Actress Angelina Jolie, left, shakes hands with United Nations Secretary-General Antonio Guterres, U.N. headquarters, New York, Sept. 14, 2017 (AP photo by Mary Altaffer).

Antonio Guterres is growing a little less enigmatic. Since becoming secretary-general of the United Nations in January, Guterres has often been a rather opaque figure. As I noted in July, he “tends to take decisions with a small circle of advisers, sidelining perplexed U.N. officials he thinks are not up to snuff.” There has been a good deal of grumbling in the U.N. Secretariat about the new chief’s management style, while human rights advocates have faulted him for failing to speak out strongly enough on global injustices.

But with world leaders gathering for a week of high-level meetings in New York during the annual General Assembly, Guterres has started to clarify his managerial, political and moral agendas. It looks like he may have succeeded in laying solid foundations to pursue a more ambitious leadership role from here on out.

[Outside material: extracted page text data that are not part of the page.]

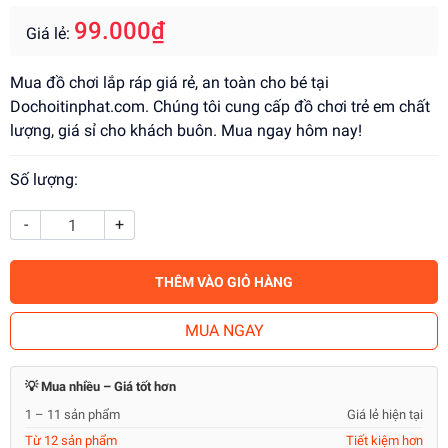
99.000₫
Giá lẻ:
Mua đồ chơi lắp ráp giá rẻ, an toàn cho bé tại
Dochoitinphat.com. Chúng tôi cung cấp đồ chơi trẻ em chất
lượng, giá sỉ cho khách buôn. Mua ngay hôm nay!
Số lượng:
-
+
THÊM VÀO GIỎ HÀNG
MUA NGAY
💡 Mua nhiều – Giá tốt hơn
1 – 11 sản phẩm
Giá lẻ hiện tại
Từ 12 sản phẩm
Tiết kiệm hơn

He certainly needed to do some foundational work. The U.N. Secretariat and many of its agencies experienced a deleterious period of drift under Guterres’ stolid predecessor, Ban Ki-moon. The organization has been facing increasing budgetary pressure as it has tried to keep up with multiple conflicts and humanitarian crises. The election of Donald Trump as U.S. president, which surprised Guterres as much as it did everyone else, threatened to spark a major crisis in U.S.-U.N. relations with the potential to completely undermine his tenure.